I've stated my case. In fact, it's a wicked decision. Watch this space.
Speculation abounds! Will they be nice? Mental? Void of personality? Right now, only time will tell.
This is the problem you always get when you choose to live with people. You don't get any say in the matter.
All this talk of living with people reminds me of my student days... (FLASHBACK WIGGLY LINES)
It is 2006. I am in my room in a rather large house I share with eight people. Music is playing and it is a cold winter evening. I am relaxed.
The floor is warm and i am grateful because it is chilly out. Then I realise - the floor is too warm. I hear shouting, then an alarm sounds. As I make my way downstairs, I see the smoke and it dawns on me what is happening.
The front door is open. My housemate is trying to waft the billowing smoke out of it. In the kitchen below my room, near the bins that have recently been de-maggotted, flames several feet high lick their way up the walls. Cause of fire - a pan of hot fat on the stove has been neglected while pasta simmers in confusion nearby. i look at the rising flames and think - I have to move.
Perhaps I am done living with people, then. So what are the choices?
Basically, in Japan, your options are the following if you're a foreigner. You can:
-live with friends in some manner of apartment (risky - in such small spaces, squabbles erupt and you may not be friends for much longer. Plus, someone always moves out, usually to sunnier climes.)
-live alone (usually expensive because some manner of key money, sorry, "gift money" has to be paid alongside the rent and deposit, plus agency fees if you choose to do it that way. Also, it can be a little lonely unless you enjoy misanthropy/"your own company")
-live with a lover (call me cynical but DO NOT RECOMMEND, unless you're certain it won't end in tears, despair and broken crockery)
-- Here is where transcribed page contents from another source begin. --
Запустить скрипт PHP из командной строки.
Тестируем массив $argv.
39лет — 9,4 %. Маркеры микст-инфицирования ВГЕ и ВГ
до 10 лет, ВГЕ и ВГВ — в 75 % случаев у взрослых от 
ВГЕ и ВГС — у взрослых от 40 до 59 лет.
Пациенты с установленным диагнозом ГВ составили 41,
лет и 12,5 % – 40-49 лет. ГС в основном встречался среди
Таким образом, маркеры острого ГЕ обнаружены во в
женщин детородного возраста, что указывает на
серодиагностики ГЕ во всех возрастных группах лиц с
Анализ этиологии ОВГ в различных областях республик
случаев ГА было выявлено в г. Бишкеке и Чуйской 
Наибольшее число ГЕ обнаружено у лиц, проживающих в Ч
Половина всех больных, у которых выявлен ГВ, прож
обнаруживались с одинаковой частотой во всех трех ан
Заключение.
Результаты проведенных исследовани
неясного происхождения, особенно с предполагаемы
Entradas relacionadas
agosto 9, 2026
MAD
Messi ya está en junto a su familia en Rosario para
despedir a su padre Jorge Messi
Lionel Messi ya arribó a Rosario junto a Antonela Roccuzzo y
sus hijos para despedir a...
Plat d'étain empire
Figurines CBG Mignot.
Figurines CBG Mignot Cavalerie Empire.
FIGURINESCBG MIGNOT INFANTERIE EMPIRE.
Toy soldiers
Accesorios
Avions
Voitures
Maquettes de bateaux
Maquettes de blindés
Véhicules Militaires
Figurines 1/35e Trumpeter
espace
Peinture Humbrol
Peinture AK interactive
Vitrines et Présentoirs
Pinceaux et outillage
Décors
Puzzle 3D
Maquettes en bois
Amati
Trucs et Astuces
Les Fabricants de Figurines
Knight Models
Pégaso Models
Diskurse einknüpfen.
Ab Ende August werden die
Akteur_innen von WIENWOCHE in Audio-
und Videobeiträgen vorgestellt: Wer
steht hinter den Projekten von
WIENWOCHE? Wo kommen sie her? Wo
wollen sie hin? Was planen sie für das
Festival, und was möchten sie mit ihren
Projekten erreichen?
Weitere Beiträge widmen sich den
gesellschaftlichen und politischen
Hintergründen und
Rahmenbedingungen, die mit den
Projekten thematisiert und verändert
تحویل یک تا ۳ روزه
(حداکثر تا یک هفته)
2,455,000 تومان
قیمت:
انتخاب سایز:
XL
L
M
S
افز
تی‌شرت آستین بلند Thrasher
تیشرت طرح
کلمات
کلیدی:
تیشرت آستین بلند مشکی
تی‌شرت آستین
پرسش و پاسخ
Oh yeah, there's one more. You can live in a guesthouse. I did once. It was quite shit, really. There were cockroaches and spiders and signs saying "please use the restroom BEFORE you shower", which begs the question, why bother with any manner of pretence? If you're catering for the calibre of person who defecates in the shower cubicles regularly, drop the fancy language. "DON'T SHIT IN THE SHOWER" would surely suffice. Perhaps a smiley face to keep the tone light.
But, thinking about it, unless you want to stay in Japan for many moons, I actually believe guesthouses are the best option. Consider this:
- they're usually cheaper than apartment sharing
- kitchens and bathrooms are communal and cleaned by management, so you won't have fights over who left the hair in the plughole or who didn't do the washing up
-you can always meet people. In fact, I met my first and (some of my closest) Japan friends in a guesthouse. It was quite sweet really, we bonded over the house's ridiculous idiosyncrasies, such as how there was no internet for the first 2 months, or how there was always a mysterious bag of hair in the shower room. But, at the very least, it is not a lonely place.
-if people get too much for you, you can lock the room door and escape from the outside world. It's difficult to do that in an apartment, where you hear every sparrowfart, throat-clearing and occasional suspicious grunt.
I've stated my case. In fact, it's a wicked decision. Watch this space.